Decline bij de push-up betekent dat je juist de bovenste borstspieren (alsook de voorste schouderkoppen) extra activeert. De oefening is bovendien een stuk zwaarder dan ‘gewoon’ opdrukken. De incline push-up kent dan weer een beperktere rol voor bovenkant van de borst en is ook makkelijker dan vlak opdrukken.
Hoe train je nou de abdominalis, de ‘échte’ onderkant borst?
Koppig als je bent, wil je tóch meer accent leggen op die derde, ‘vergeten’ kop van de grote borstspier: de abdominalis. Kan dat? Misschien. Decline bankdrukken zou ‘iets’ kunnen doen, maar we blijven van mening dat vlak en incline bandrukken voorrang moeten krijgen. Maar er zijn wellicht nog andere mogelijkheden.
Als je goed naar bovenstaande afbeelding kijkt, zie je hoe de spiervezels in alle drie de delen van de borst in een andere richting liggen. Om die spiervezels te activeren, moet je in díe richtingen tegenwicht bieden. Dat is waarom je bij cable flyes bijvoorbeeld van onder naar boven vlindert als je bovenkant borst wilt accentueren. In principe zou je dus van boven naar onder moeten vlinderen om het abdominale deel te accentueren, maar je traint dan nog steeds niet helemaal in de richting van de spiervezels en pakt waarschijnlijk vooral het sternale deel aan.
Bodybuildingcoach Jeff Cavaliere demonstreert in onderstaande video hoe je de beweging iets moet aanpassen (namelijk met een onderhandse greep) om toch het abdominale deel te treffen. Op die manier zou je toch, in zekere mate, je onderkant borst kunnen trainen.
Niet voldoende? In onderstaande video geeft Cavaliere je nog meer tips en tweaks om het abdominale deel van je borst te trainen. De oefeningen die hij suggereert en demonstreert zijn high-to-low cable flyes met naar buiten gedraaide schouders en bijgevolg onderhandse greep, licht voorovergebogen dips, straight bar dips, ‘kneeling x presses’, ‘d2 flexion crossovers’, incline twisting push-ups en decline cable dips
Samenvatting en advies
Voor een volledige ontwikkeling van je grote borstspier is het van belang dat je oefeningen doet voor de spier in totaliteit (vlak bankdrukken en vlinderen, cable flyes in het midden, dumbbell pullovers), plus oefeningen die de bovenkant accentueren (incline bankdrukken en vlinderen, cable flyes van onder naar boven). Als je zó je borst traint, volgens de regels van de hypertrofie, zal ook de aftekening aan de onderkant van de spier, normaal gesproken, voldoende aanwezig zijn.

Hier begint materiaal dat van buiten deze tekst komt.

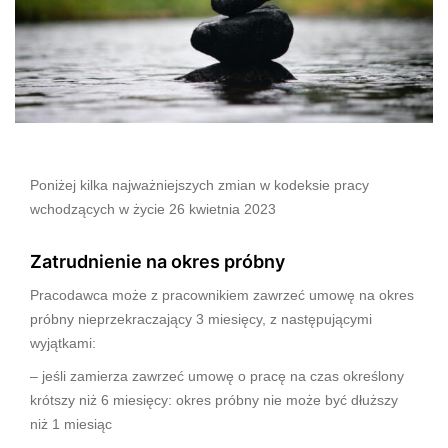
Poniżej kilka najważniejszych zmian w kodeksie pracy
wchodzących w życie 26 kwietnia 2023
Zatrudnienie na okres próbny
Pracodawca może z pracownikiem zawrzeć umowę na okres
próbny nieprzekraczający 3 miesięcy, z następującymi
wyjątkami:
– jeśli zamierza zawrzeć umowę o pracę na czas określony
krótszy niż 6 miesięcy: okres próbny nie może być dłuższy
niż 1 miesiąc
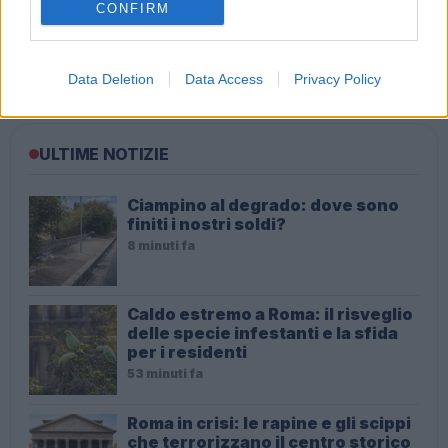
CONFIRM
Roma – Rissa tra riders, un accoltellato
Data Deletion
Data Access
Privacy Policy
ULTIME NOTIZIE
Ciampino al degrado: dove sono
finiti i nostri soldi?
8 minuti fa
Caldo estremo a Roma: il risveglio
delle specie infestanti e la sfida
per i residenti
53 minuti fa
Roma in crisi: le rapine e gli scippi
che terrorizzano il centro storico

Wil je tóch specifiek het onderste stukje van je borst trainen, de abdominalis, dan dien je oefeningen te doen waarbij je in de richting van de spiervezels in dat abdominale deel beweegt. Die liggen namelijk wat anders dan die in het sternale deel, het grootste deel van de onderkant borst. Enkele mogelijkheden zijn high-to-low cable flyes met naar buiten gedraaide schouders en bijgevolg onderhandse greep, licht voorovergebogen dips en straight bar dips.
Mogelijk dat je het abdominale deel ook met de decline bench press en de decline fly wat accentueert. Toch wordt het nut van deze decline oefeningen betwijfeld. Waarschijnlijk doe je niet veel meer dan je borst trainen als bij de vlakke varianten, maar dan met minder betrokkenheid van de bovenkant borst en iets meer betrokkenheid van de triceps. Dan kun je dus net zo goed vlakke oefeningen doen voor je totale borst.
Het advies daarom: prioriteer oefeningen voor je totale borst en de bovenkant. Wil je tóch iets extra’s voor de onderkant doen, zoals decline press en flyes, of een oefening specifiek voor de abdominalis, doe deze dan NA de ‘gewone’ borstoefeningen.
Laatst bijgewerkt op maandag 26 maart 2018.